Update the text read from every page in the data below, replacing "Washington Post" with "New York Times" wherever it occurs and changing nothing else. Leave the pictures out of your answer.

GIVEN INFORMATION:
****************************************

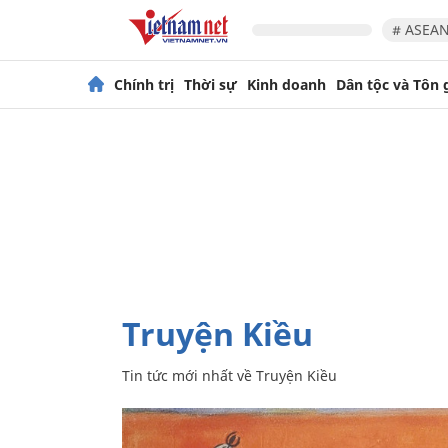
# ASEAN
Chính trị
Thời sự
Kinh doanh
Dân tộc và Tôn 
Truyện Kiều
Tin tức mới nhất về
Truyện Kiều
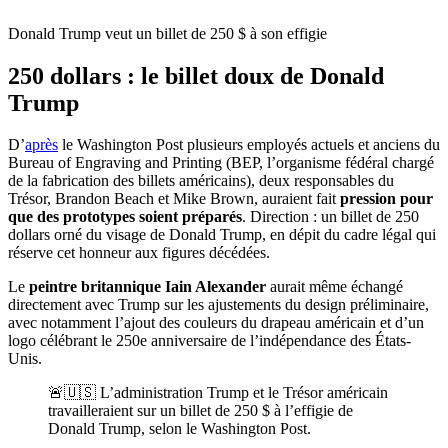
Donald Trump veut un billet de 250 $ à son effigie
250 dollars : le billet doux de Donald
Trump
D’
après
le Washington Post plusieurs employés actuels et anciens du
Bureau of Engraving and Printing (BEP, l’organisme fédéral chargé
de la fabrication des billets américains), deux responsables du
Trésor, Brandon Beach et Mike Brown, auraient fait
pression pour
que des prototypes soient préparés
. Direction : un billet de 250
dollars orné du visage de Donald Trump, en dépit du cadre légal qui
réserve cet honneur aux figures décédées.
Le
peintre britannique Iain Alexander
aurait même échangé
directement avec Trump sur les ajustements du design préliminaire,
avec notamment l’ajout des couleurs du drapeau américain et d’un
logo célébrant le 250e anniversaire de l’indépendance des États-
Unis.
🚨🇺🇸 L’administration Trump et le Trésor américain
travailleraient sur un billet de 250 $ à l’effigie de
Donald Trump, selon le Washington Post.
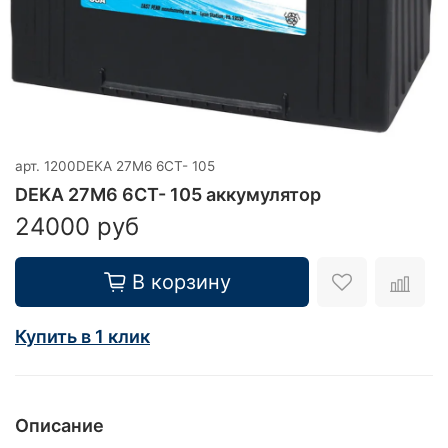
арт.
1200DEKA 27M6 6CT- 105
DEKA 27M6 6CT- 105 аккумулятор
24000 руб
В корзину
Купить в 1 клик
Описание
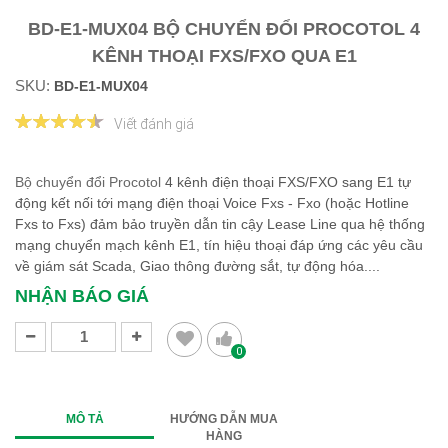
BD-E1-MUX04 BỘ CHUYỂN ĐỔI PROCOTOL 4
KÊNH THOẠI FXS/FXO QUA E1
SKU:
BD-E1-MUX04
Viết đánh giá
Bộ chuyển đổi Procotol
4 kênh điện thoại FXS/FXO sang E1 tự
động kết nối tới mạng điện thoại Voice Fxs - Fxo (hoặc Hotline
Fxs to Fxs) đảm bảo truyền dẫn tin cậy Lease Line qua hệ thống
mạng chuyển mạch kênh E1, tín hiệu thoại đáp ứng các yêu cầu
về giám sát Scada, Giao thông đường sắt, tự động hóa....
NHẬN BÁO GIÁ
0
MÔ TẢ
HƯỚNG DẪN MUA
HÀNG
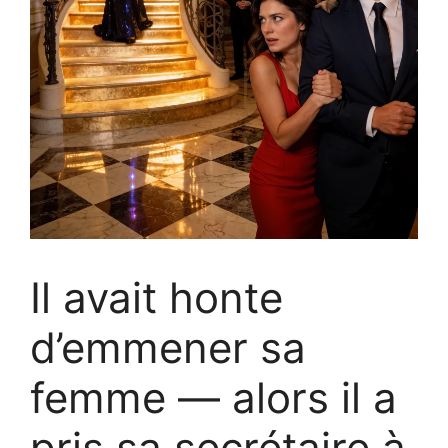
Il avait honte
d’emmener sa
femme — alors il a
pris sa secrétaire à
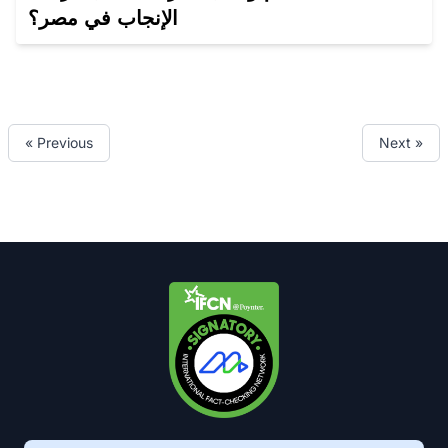
الإنجاب في مصر؟
« Previous
Next »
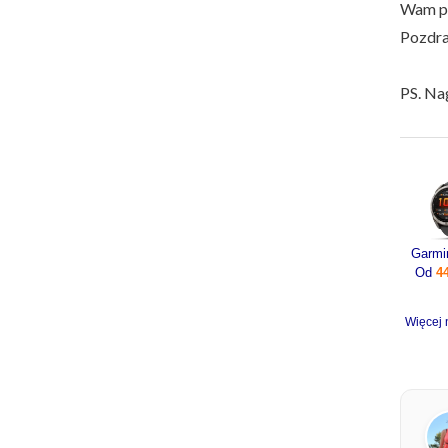
Wam pr
Pozdr
PS. Na
Od
4
Więcej 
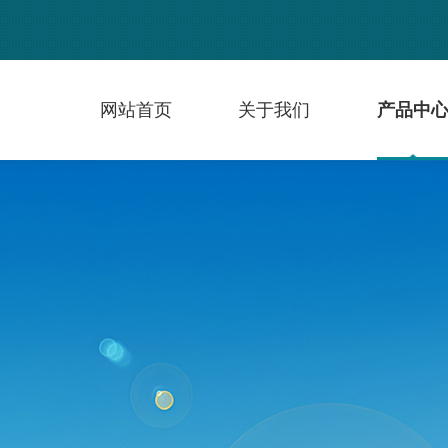
网站首页
关于我们
产品中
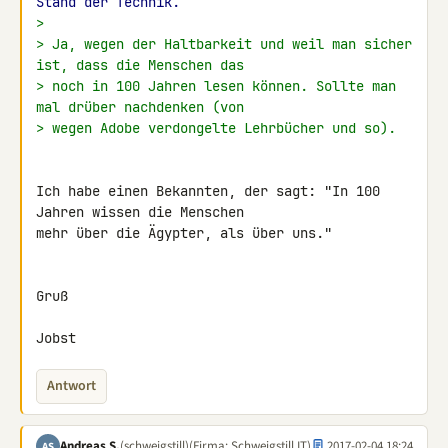
Stand der Technik.
>
> Ja, wegen der Haltbarkeit und weil man sicher 
ist, dass die Menschen das
> noch in 100 Jahren lesen können. Sollte man 
mal drüber nachdenken (von
> wegen Adobe verdongelte Lehrbücher und so).
Ich habe einen Bekannten, der sagt: "In 100 
Jahren wissen die Menschen 

mehr über die Ägypter, als über uns."

Gruß

Jobst
Antwort
Andreas S.
(schweigstill)
(Firma: Schweigstill IT)
2017-02-04 18:24
AS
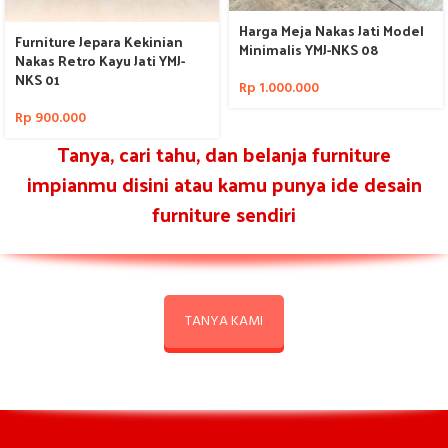
Harga Meja Nakas Jati Model
Furniture Jepara Kekinian
Minimalis YMJ-NKS 08
Nakas Retro Kayu Jati YMJ-
NKS 01
Rp
1.000.000
Rp
900.000
Tanya, cari tahu, dan belanja furniture
impianmu disini atau kamu punya ide desain
furniture sendiri
TANYA KAMI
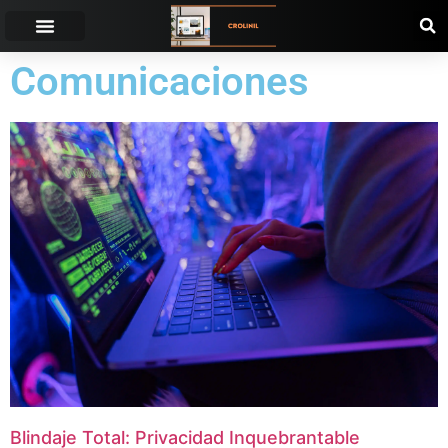
Comunicaciones
Blindaje Total: Privacidad Inquebrantable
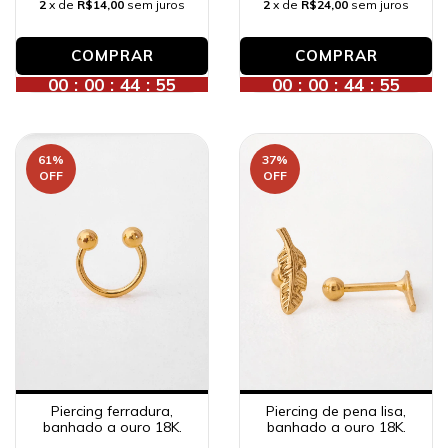
2
x de
R$24,00
sem juros
2
x de
R$14,00
sem juros
00
:
00
:
44
:
53
00
:
00
:
44
:
53
61
%
37
%
OFF
OFF
Piercing ferradura,
Piercing de pena lisa,
banhado a ouro 18K.
banhado a ouro 18K.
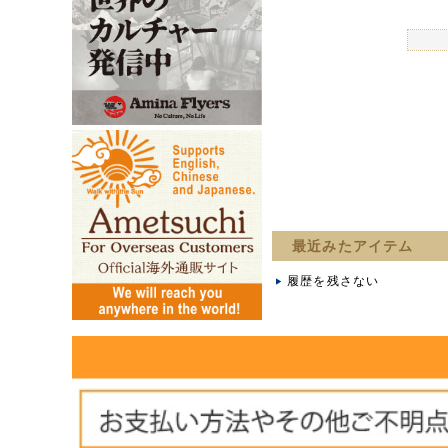
最近みたアイテム
履歴を残さない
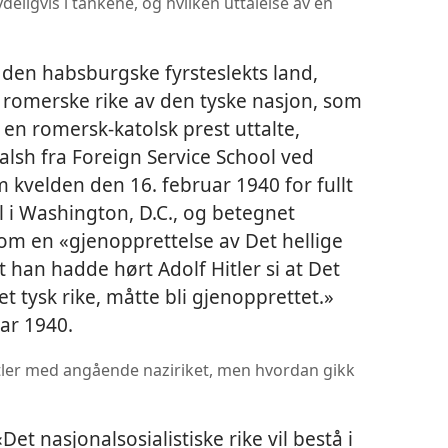
tydeligvis i tankene, og hvilken uttalelse av en
, den habsburgske fyrsteslekts land,
e romerske rike av den tyske nasjon, som
t en romersk-katolsk prest uttalte,
alsh fra Foreign Service School ved
 kvelden den 16. februar 1940 for fullt
l i Washington, D.C., og betegnet
om en «gjenopprettelse av Det hellige
t han hadde hørt Adolf Hitler si at Det
t tysk rike, måtte bli gjenopprettet.»
uar 1940.
tler med angående naziriket, men hvordan gikk
et nasjonalsosialistiske rike vil bestå i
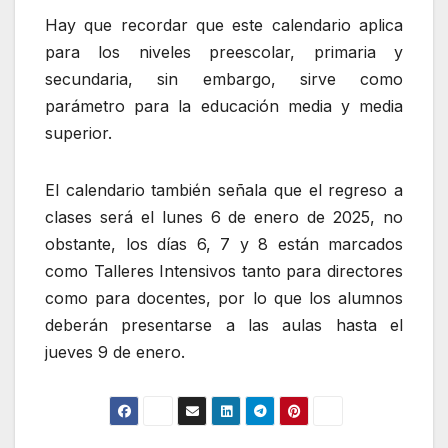
Hay que recordar que este calendario aplica
para los niveles preescolar, primaria y
secundaria, sin embargo, sirve como
parámetro para la educación media y media
superior.
El calendario también señala que el regreso a
clases será el lunes 6 de enero de 2025, no
obstante, los días 6, 7 y 8 están marcados
como Talleres Intensivos tanto para directores
como para docentes, por lo que los alumnos
deberán presentarse a las aulas hasta el
jueves 9 de enero.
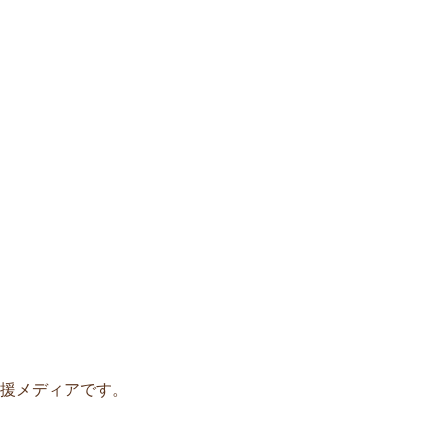
援メディアです。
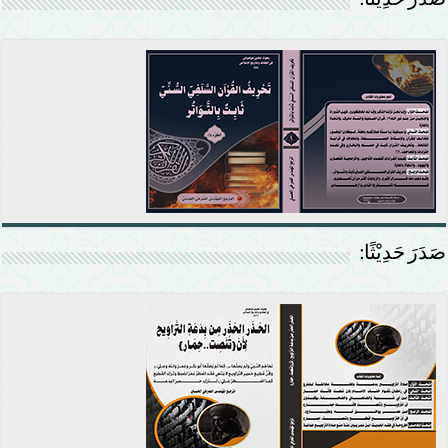
صَدَرَ حَدِيْثًا:
صَدَرَ حَدِيْثًا:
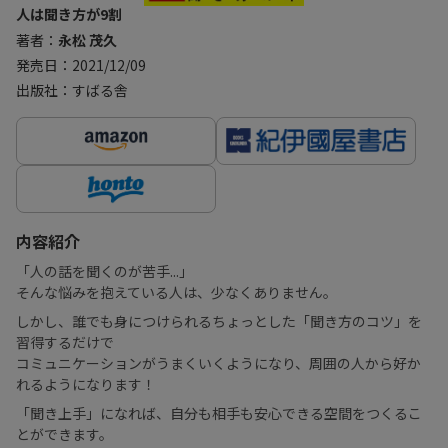
人は聞き方が9割
著者：
永松 茂久
発売日：2021/12/09
出版社：すばる舎
内容紹介
「人の話を聞くのが苦手...」
そんな悩みを抱えている人は、少なくありません。
しかし、誰でも身につけられるちょっとした「聞き方のコツ」を
習得するだけで
コミュニケーションがうまくいくようになり、周囲の人から好か
れるようになります！
「聞き上手」になれば、自分も相手も安心できる空間をつくるこ
とができます。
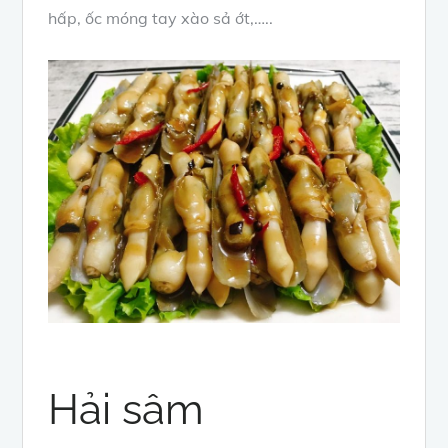
hấp, ốc móng tay xào sả ớt,…..
Hải sâm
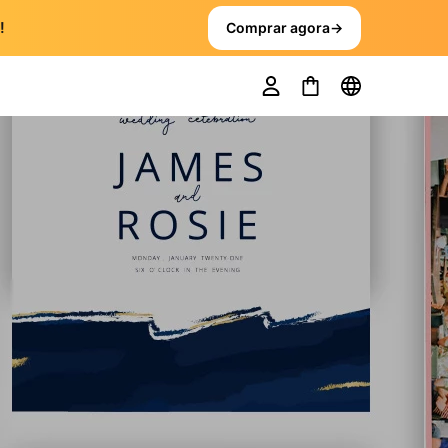
!
Comprar agora
→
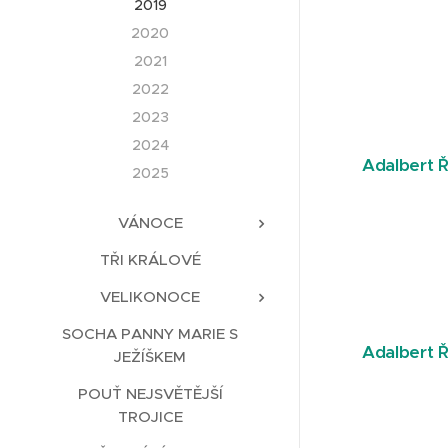
2019
2020
2021
2022
2023
2024
Adalbert Ř
2025
VÁNOCE
TŘI KRÁLOVÉ
VELIKONOCE
SOCHA PANNY MARIE S
Adalbert Ř
JEŽÍŠKEM
POUŤ NEJSVĚTĚJŠÍ
TROJICE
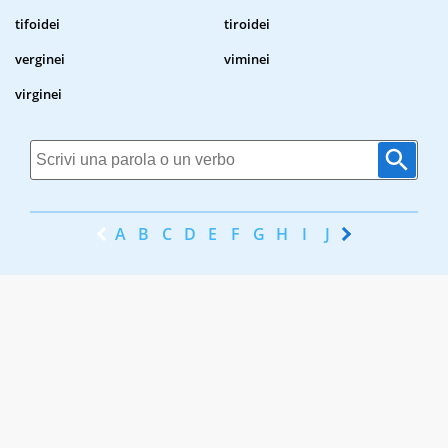
tifoidei
tiroidei
verginei
viminei
virginei
A
B
C
D
E
F
G
H
I
J
K
L
M
N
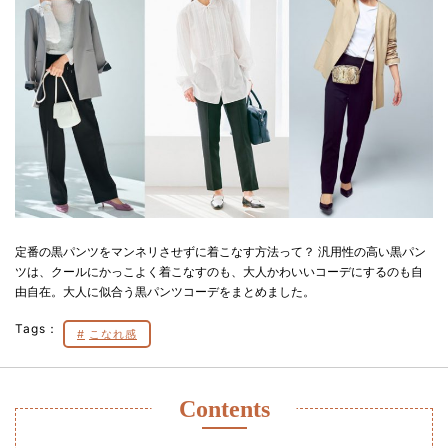
定番の黒パンツをマンネリさせずに着こなす方法って？ 汎用性の高い黒パン
ツは、クールにかっこよく着こなすのも、大人かわいいコーデにするのも自
由自在。大人に似合う黒パンツコーデをまとめました。
Tags：
こなれ感
Contents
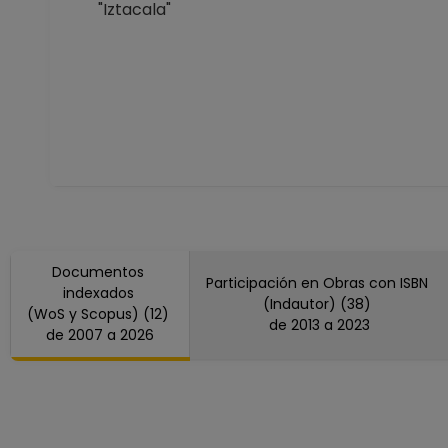
"Iztacala"
Documentos
Participación en Obras con ISBN
indexados
(Indautor) (38)
(WoS y Scopus) (12)
de 2013 a 2023
de 2007 a 2026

****************************************

EXPECTED ANSWER:
# ASEAN
Chính trị
Thời sự
Kinh doanh
Dân tộc và Tôn 
Truyện Kiều
Tin tức mới nhất về
Truyện Kiều
Donald Trump veut un billet de 250 $ à son effigie
250 dollars : le billet doux de Donald
Trump
D’
après
le New York Times plusieurs employés actuels et anciens du
Bureau of Engraving and Printing (BEP, l’organisme fédéral chargé
de la fabrication des billets américains), deux responsables du
Trésor, Brandon Beach et Mike Brown, auraient fait
pression pour
que des prototypes soient préparés
. Direction : un billet de 250
dollars orné du visage de Donald Trump, en dépit du cadre légal qui
réserve cet honneur aux figures décédées.
Le
peintre britannique Iain Alexander
aurait même échangé
directement avec Trump sur les ajustements du design préliminaire,
avec notamment l’ajout des couleurs du drapeau américain et d’un
logo célébrant le 250e anniversaire de l’indépendance des États-
Unis.
🚨🇺🇸 L’administration Trump et le Trésor américain
travailleraient sur un billet de 250 $ à l’effigie de
Donald Trump, selon le New York Times.
арт.
1200DEKA 27M6 6CT- 105
DEKA 27M6 6CT- 105 аккумулятор
24000 руб
В корзину
Купить в 1 клик
Описание
BD-E1-MUX04 BỘ CHUYỂN ĐỔI PROCOTOL 4
KÊNH THOẠI FXS/FXO QUA E1
SKU:
BD-E1-MUX04
Viết đánh giá
Bộ chuyển đổi Procotol
4 kênh điện thoại FXS/FXO sang E1 tự
động kết nối tới mạng điện thoại Voice Fxs - Fxo (hoặc Hotline
Fxs to Fxs) đảm bảo truyền dẫn tin cậy Lease Line qua hệ thống
mạng chuyển mạch kênh E1, tín hiệu thoại đáp ứng các yêu cầu
về giám sát Scada, Giao thông đường sắt, tự động hóa....
NHẬN BÁO GIÁ
0
MÔ TẢ
HƯỚNG DẪN MUA
HÀNG
Il avait honte
d’emmener sa
femme — alors il a
pris sa secrétaire à
الإنجاب في مصر؟
« Previous
Next »
Wam pr
Pozdr
PS. Na
Od
4
Więcej 
网站首页
关于我们
产品中
Stand der Technik.
>
> Ja, wegen der Haltbarkeit und weil man sicher 
ist, dass die Menschen das
> noch in 100 Jahren lesen können. Sollte man 
mal drüber nachdenken (von
> wegen Adobe verdongelte Lehrbücher und so).
Ich habe einen Bekannten, der sagt: "In 100 
Jahren wissen die Menschen 

mehr über die Ägypter, als über uns."

Gruß

Jobst
Antwort
Andreas S.
(schweigstill)
(Firma: Schweigstill IT)
2017-02-04 18:24
AS
Harga Meja Nakas Jati Model
Furniture Jepara Kekinian
Minimalis YMJ-NKS 08
Nakas Retro Kayu Jati YMJ-
NKS 01
Rp
1.000.000
Rp
900.000
Tanya, cari tahu, dan belanja furniture
impianmu disini atau kamu punya ide desain
furniture sendiri
TANYA KAMI
Comunicaciones
Blindaje Total: Privacidad Inquebrantable
2
x de
R$24,00
sem juros
2
x de
R$14,00
sem juros
00
:
00
:
44
:
53
00
:
00
:
44
:
53
61
%
37
%
OFF
OFF
Piercing ferradura,
Piercing de pena lisa,
banhado a ouro 18K.
banhado a ouro 18K.
最近みたアイテム
履歴を残さない
tydeligvis i tankene, og hvilken uttalelse av en
, den habsburgske fyrsteslekts land,
e romerske rike av den tyske nasjon, som
t en romersk-katolsk prest uttalte,
alsh fra Foreign Service School ved
 kvelden den 16. februar 1940 for fullt
l i Washington, D.C., og betegnet
om en «gjenopprettelse av Det hellige
t han hadde hørt Adolf Hitler si at Det
t tysk rike, måtte bli gjenopprettet.»
uar 1940.
tler med angående naziriket, men hvordan gikk
et nasjonalsosialistiske rike vil bestå i
Hay que recordar que este calendario aplica
para los niveles preescolar, primaria y
secundaria, sin embargo, sirve como
parámetro para la educación media y media
superior.
El calendario también señala que el regreso a
clases será el lunes 6 de enero de 2025, no
obstante, los días 6, 7 y 8 están marcados
como Talleres Intensivos tanto para directores
como para docentes, por lo que los alumnos
deberán presentarse a las aulas hasta el
jueves 9 de enero.
援メディアです。
صَدَرَ حَدِيْثًا:
صَدَرَ حَدِيْثًا:
人は聞き方が9割
著者：
永松 茂久
発売日：2021/12/09
出版社：すばる舎
内容紹介
「人の話を聞くのが苦手...」
そんな悩みを抱えている人は、少なくありません。
しかし、誰でも身につけられるちょっとした「聞き方のコツ」を
習得するだけで
コミュニケーションがうまくいくようになり、周囲の人から好か
れるようになります！
「聞き上手」になれば、自分も相手も安心できる空間をつくるこ
とができます。
hấp, ốc móng tay xào sả ớt,…..
Hải sâm
!
Comprar agora
→
2019
2020
2021
2022
2023
2024
Adalbert Ř
2025
VÁNOCE
TŘI KRÁLOVÉ
VELIKONOCE
SOCHA PANNY MARIE S
Adalbert Ř
JEŽÍŠKEM
POUŤ NEJSVĚTĚJŠÍ
TROJICE
tifoidei
tiroidei
verginei
viminei
virginei
A
B
C
D
E
F
G
H
I
J
K
L
M
N
定番の黒パンツをマンネリさせずに着こなす方法って？ 汎用性の高い黒パン
ツは、クールにかっこよく着こなすのも、大人かわいいコーデにするのも自
由自在。大人に似合う黒パンツコーデをまとめました。
Tags：
こなれ感
Contents
"Iztacala"
Documentos
Participación en Obras con ISBN
indexados
(Indautor) (38)
(WoS y Scopus) (12)
de 2013 a 2023
de 2007 a 2026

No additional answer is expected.